TEXT UNDER STUDY »
^^^^^^^^^^^^^^^^
Public schools are the most common school type in New York City, but within this category is a wide variety of schools. With so many choices, there is a school for everyone! It is important to note that students apply to programs, not schools, and can be admitted into more than one program within a single school. Families can choose a maximum of twelve programs on MySchools for the main list, but the specialized schools are on a separate ranking list filled out on the SHSAT.
There are only nine schools in this category, but they are ranked as some of the city’s best public high schools. This group includes schools such as Stuyvesant High School and Bronx High School of Science. For eight of these schools, the SHSAT exam is the only factor considered in your application, which is a good option if you feel your grades don’t reflect your full academic ability. But the test is notoriously difficult, and these schools have cutoff scores on the exam to be considered, so study well in advance and consider prep classes. The only specialized public high school that doesn’t use the SHSAT is Fiorello H. LaGuardia High School of Music Art and Performing Arts. Instead, the school uses your grades, test scores, and an audition to the studio/studios of your choice to determine admission. LaGuardia can be a good school option if you want to combine your arts passion and academic education (also look at the other performing arts high schools that fall under different categories).
^^^^^^^^^^^^^^^^
ENTRIES PROVIDED »
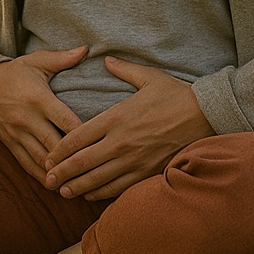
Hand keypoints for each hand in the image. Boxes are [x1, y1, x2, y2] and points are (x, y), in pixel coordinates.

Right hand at [0, 47, 86, 182]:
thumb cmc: (14, 71)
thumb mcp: (36, 61)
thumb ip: (63, 58)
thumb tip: (87, 49)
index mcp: (39, 99)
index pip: (65, 121)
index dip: (84, 135)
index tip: (102, 143)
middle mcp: (27, 119)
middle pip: (55, 145)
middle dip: (73, 159)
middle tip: (96, 170)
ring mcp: (17, 134)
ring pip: (41, 159)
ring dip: (59, 172)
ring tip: (79, 182)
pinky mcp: (10, 143)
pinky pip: (26, 164)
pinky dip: (41, 176)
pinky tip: (56, 184)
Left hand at [42, 56, 213, 200]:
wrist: (207, 115)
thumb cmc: (177, 95)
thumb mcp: (148, 77)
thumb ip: (123, 69)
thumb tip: (105, 59)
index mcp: (115, 117)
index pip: (77, 137)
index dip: (59, 150)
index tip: (48, 157)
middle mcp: (120, 142)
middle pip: (81, 162)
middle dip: (61, 173)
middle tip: (47, 181)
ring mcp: (133, 160)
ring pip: (97, 179)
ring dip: (77, 187)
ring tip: (62, 192)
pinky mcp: (147, 172)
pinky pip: (118, 187)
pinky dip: (101, 193)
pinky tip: (90, 194)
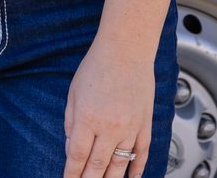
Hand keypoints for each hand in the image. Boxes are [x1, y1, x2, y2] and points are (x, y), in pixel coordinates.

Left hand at [63, 39, 154, 177]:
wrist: (126, 51)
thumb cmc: (96, 67)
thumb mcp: (73, 93)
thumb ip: (71, 123)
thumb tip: (72, 148)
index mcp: (88, 118)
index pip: (78, 156)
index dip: (72, 173)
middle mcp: (110, 127)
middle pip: (98, 165)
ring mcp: (131, 128)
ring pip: (120, 164)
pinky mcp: (145, 125)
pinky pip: (142, 154)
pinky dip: (137, 169)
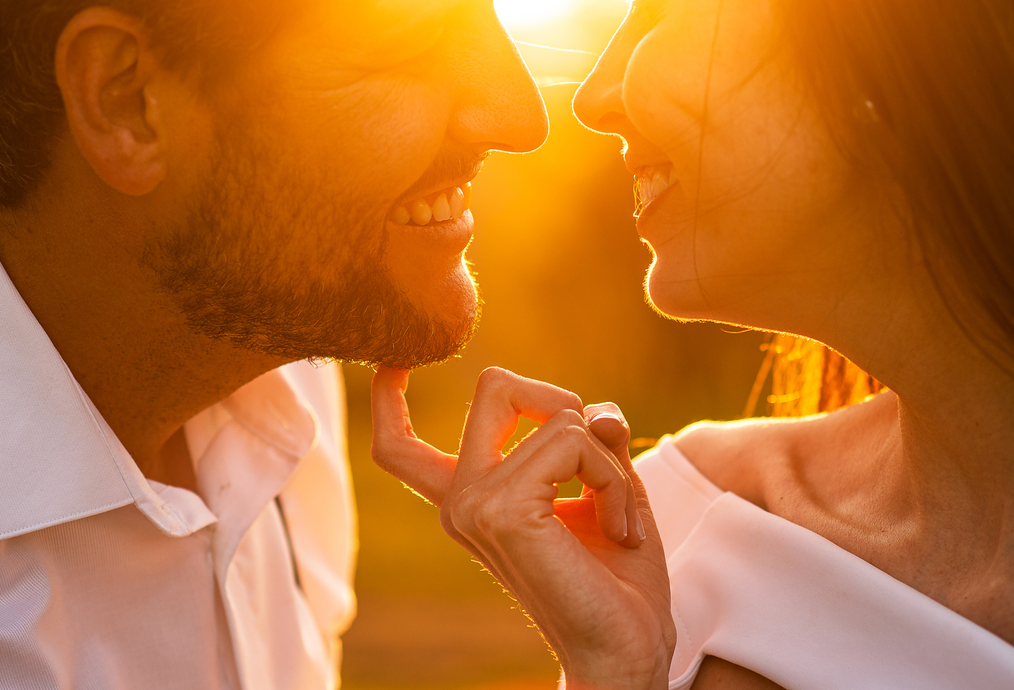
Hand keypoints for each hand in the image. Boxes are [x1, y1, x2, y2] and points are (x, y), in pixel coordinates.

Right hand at [370, 366, 674, 689]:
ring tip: (619, 517)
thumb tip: (597, 409)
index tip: (392, 364)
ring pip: (557, 414)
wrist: (626, 648)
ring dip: (610, 461)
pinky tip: (619, 528)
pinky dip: (612, 476)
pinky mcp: (501, 509)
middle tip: (599, 455)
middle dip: (562, 399)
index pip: (398, 447)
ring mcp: (473, 504)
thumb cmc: (619, 578)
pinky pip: (574, 441)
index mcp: (470, 498)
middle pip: (494, 386)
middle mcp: (461, 500)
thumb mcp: (607, 488)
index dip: (388, 398)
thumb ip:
^^^^^^^^^^^^^^^^
YOUR GOAL »
Answer these questions from the text on New York City public high schools above:
(a) What is the maximum number of programs families can choose on MySchools for the main list?
(b) How many schools are in the specialized category?
(c) Along with grades and test scores, what does LaGuardia use to decide admission?

WRITTEN ANSWER »
(a) Twelve.
(b) Nine.
(c) An audition to the studio or studios of the applicant's choice.